Published online 30 June 2016

A team of researchers devised a way to increase the bandwidth of optical communication by up to 100 fold.

Sara Osman

© Scientific Reports / Andrew Forbes
Information can be sent and received in the form of light whose properties (frequency, amplitude, wavelength and phase) are modulated to encode information. 

Such information-carrying light is relayed through long reflective glass fibers, such as the transatlantic telecommunications optic fiber cable that lies submerged in the Atlantic Ocean, connecting continents.

With these different possibilities to modulate light for telecommunication, we are nevertheless approaching an upper bandwidth limit in the face of the ever-growing demands of an information boom. 

Now, a team of researchers from South Africa and Tunisia have come up with a strategy to increase the information carrying capacity of light by up to 100 fold, promising to afford higher bit rates for the next generation of optical networks1.  

The team noticed that another property of light remains untapped; namely, the intensity distribution of light — the shape of dark and light bands that appear when light hits a screen.  

These patterns are unique and therefore, combinations of patterns can be multiplexed to encode further information into light. 

Currently, only one pattern of light is used. The number of additional patterns that can be exploited equals the number of times the bandwidth can be increased; the team demonstrated an increase of 100 fold.  

They went on to show the functionality of their setup by recording a hologram of a Rubik’s cube using different light patterns to record the different colours and spatial information needed to reconstruct an image of the cube. 

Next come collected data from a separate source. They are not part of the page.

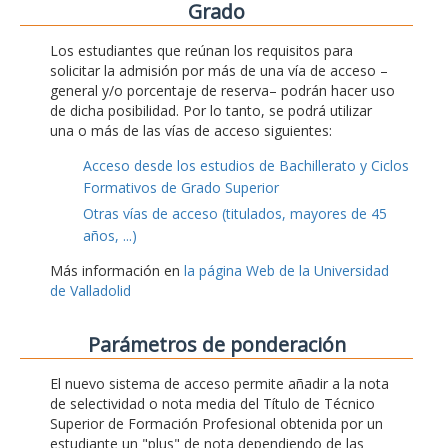
Grado
Los estudiantes que reúnan los requisitos para
solicitar la admisión por más de una vía de acceso –
general y/o porcentaje de reserva– podrán hacer uso
de dicha posibilidad. Por lo tanto, se podrá utilizar
una o más de las vías de acceso siguientes:
Acceso desde los estudios de Bachillerato y Ciclos
Formativos de Grado Superior
Otras vías de acceso (titulados, mayores de 45
años, ...)
Más información en
la página Web de la Universidad
de Valladolid
Parámetros de ponderación
El nuevo sistema de acceso permite añadir a la nota
de selectividad o nota media del Título de Técnico
Superior de Formación Profesional obtenida por un
estudiante un "plus" de nota dependiendo de las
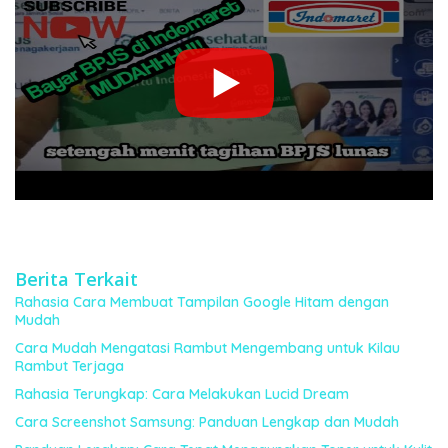
Berita Terkait
Rahasia Cara Membuat Tampilan Google Hitam dengan
Mudah
Cara Mudah Mengatasi Rambut Mengembang untuk Kilau
Rambut Terjaga
Rahasia Terungkap: Cara Melakukan Lucid Dream
Cara Screenshot Samsung: Panduan Lengkap dan Mudah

“Our work shows that the technology to pack information into patterns of light exists. The challenge now is to see how far this technology can be pushed — 1,000 patterns? — and to make it work beyond the proof-of-principle stage,” says Andrew Forbes, who led the study.  “We anticipate technical hurdles, such as turbulence in free space and mode coupling in fibers, but the rewards to getting it right are worth the risk: imagine increasing internet speeds by orders of magnitude by simply detecting patterns of light.” 

doi:10.1038/nmiddleeast.2016.104


  1. Trichili, A. et al. Optical communication beyond orbital angular momentum. Sci. Reports 6, 27674 (2016).